If you have a net worth north of $50 million and you are running into headaches like ARS and subprime mortgages, then what you really need to do is step back and start acting your wealth. Hire a great money manager, not to trade stocks and futures all day and to get you that last 10 basis points of yield, but simply to focus once a quarter on deep risk assessment and asset allocation.

The reason I write this post now is that I read in a column in Bloomberg by Joe Mysak entitled "High Net Worth Takes On New Meaning in Auction Mess" that my $50 million number is just about right on the money for having enough money to get the big money managers on Wall Street to "treat you right." Anything less and most of the big money managers will treat you with as much disdain as even the "little guys" who have less than $1 million in net worth. As Joe puts it:

If you have less than $10 million to invest, you can go dangle.

That seems to be what securities firms are telling clients.

... this group's real sin is that they aren't wealthy enough for Wall Street securities firms to care about them.

The ones that have e-mailed me all seem to have anywhere between $50,000 and several million dollars' worth of auction- rate securities, either the bonds or the preferred shares sold by closed-end funds.

That's not enough. I don't know where the new line of demarcation exists -- maybe it's $10 million, maybe it's $20 million. There are firms that don't even want to know you unless you walk in the door with $25 million or $50 million.

...

Those are the people the big firms care about, and cater to, and you don't hear any complaints from them about being stuck with auction-rate securities, do you? I suspect that if you have $25 million at one of these outfits, you either wouldn't have been sold this stuff, or your broker or "wealth manager" would have taken care of your problem.

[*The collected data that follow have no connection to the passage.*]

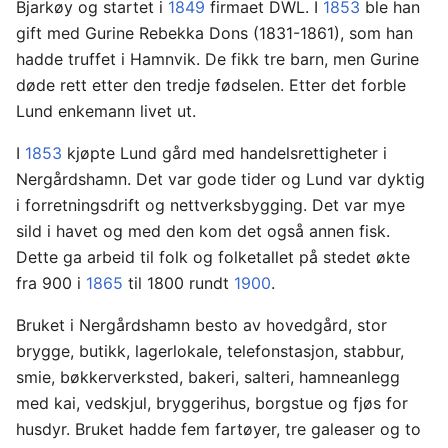
Bjarkøy og startet i
1849
firmaet DWL. I
1853
ble han
gift med Gurine Rebekka Dons (1831-1861), som han
hadde truffet i Hamnvik. De fikk tre barn, men Gurine
døde rett etter den tredje fødselen. Etter det forble
Lund enkemann livet ut.
I
1853
kjøpte Lund gård med handelsrettigheter i
Nergårdshamn. Det var gode tider og Lund var dyktig
i forretningsdrift og nettverksbygging. Det var mye
sild i havet og med den kom det også annen fisk.
Dette ga arbeid til folk og folketallet på stedet økte
fra 900 i
1865
til 1800 rundt
1900
.
Bruket i Nergårdshamn besto av hovedgård, stor
brygge, butikk, lagerlokale, telefonstasjon, stabbur,
smie, bøkkerverksted, bakeri, salteri, hamneanlegg
med kai, vedskjul, bryggerihus, borgstue og fjøs for
husdyr. Bruket hadde fem fartøyer, tre galeaser og to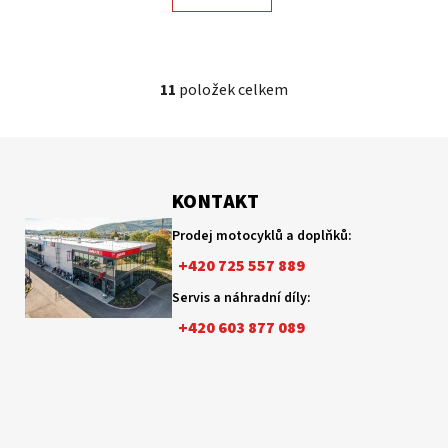
11
položek celkem
O
v
l
Z
á
á
d
p
KONTAKT
a
a
c
Prodej motocyklů a doplňků:
t
í
+420 725 557 889
p
í
r
Servis a náhradní díly:
v
+420 603 877 089
k
y
v
ý
p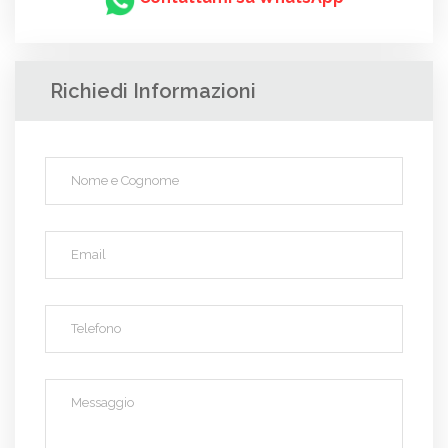
Richiedi Informazioni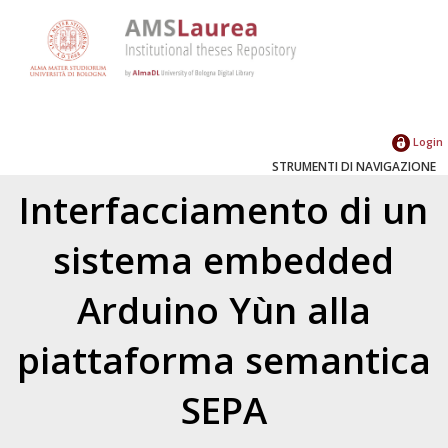
Login
STRUMENTI DI NAVIGAZIONE
Interfacciamento di un
sistema embedded
Arduino Yùn alla
piattaforma semantica
SEPA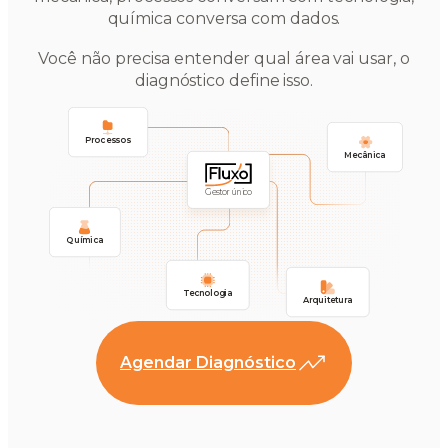
química conversa com dados.
Você não precisa entender qual área vai usar, o
diagnóstico define isso.
Processos
Mecânica
Gestor único
Química
Tecnologia
Arquitetura
Agendar Diagnóstico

And I find it difficult to believe that if you had, say, $50 million at a firm they would tell you the value of your auction-rate securities was all of a sudden 5 percent lower because, guess what, you can't sell them. UBS did that on March 28, even announcing that this was "the right thing to do" and "in the best interest of our clients."

Say you have $250,000 saved up from a lifetime of toil, or maybe you inherited $2 million, or perhaps you struck it rich on "Antiques Roadshow," and now have a cool $4 million.

You know what? Keep it. Put it in your mattress. Securities firms, for all their touchy-feely advertising, don't want to know you. They can't make enough from you to justify the expense of an account manager. That seems to be the reason they can afford to alienate the thousands of investors who hold these auction-rate securities.

That seems to be the true bottom line for money managers and clients with only a modest degree of "wealth": They can't make enough from you to justify the expense of an account manager.

Back to the title of this post, I would say that you are not truly wealthy unless you can justify the expense of a great money manager and both he and you are extremely comfortable with a fairly mediocre rate of return because your common goal is extremely low risk to your principal.

To wit, even though ARS were billed as "good as cash", you need the kind of money management talent which would have been able to detect within 30 seconds that such a claim was as dubious as the FASB determined to be the case over a year ago. In fact, your money manager probably would have already known about the FASB change if not actually been one of the professionals lobbying for such a change to begin with.

Remember: You get what you pay for. One way of paying for lower risk is to accept lower yield. One way of paying for higher yield is acceptance of the risk for occasional disruption of access to your principal. You can decide for yourself which way you would prefer to pay. You are truly wealthy if you can: 1) hire a great money manager, 2) instruct him to reduce risk to an extremely low level, and 3) accept the lower rate of return that your manager produces.